[Task instructions]
Looking at the listing below, work out the number of lines where the string "hvordan" shows up, and give that number only.

(Excerpted data)

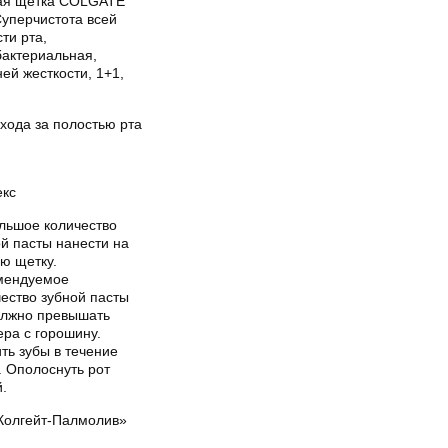
ая щетка COLGATE
Суперчистота всей
ти рта,
бактериальная,
ей жесткости, 1+1,
хода за полостью рта
екс
льшое количество
й пасты нанести на
ю щетку.
мендуемое
ество зубной пасты
олжно превышать
ера с горошину.
ть зубы в течение
. Ополоснуть рот
.
Колгейт-Палмолив»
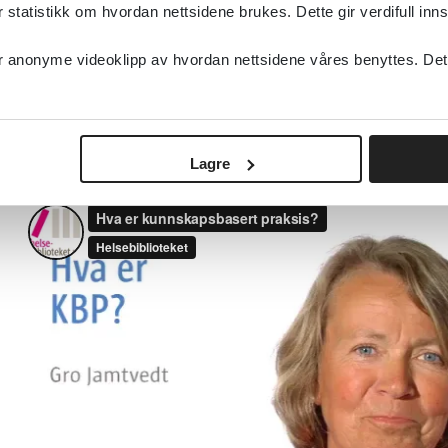
beste tilgjengelige kunnskapen og kritisk vurdere d
tatistikk om hvordan nettsidene brukes. Dette gir verdifull inns
anonyme videoklipp av hvordan nettsidene våres benyttes. Dette 
Gro Jamtvedt
, OsloMet – storbyuniversitetet, gir d
kunnskapsbasert praksis (KBP). Gro underviser i KB
lærebøker om emnet (5:23 min):
Lagre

(End Excerpted data)

[Result of the task]
2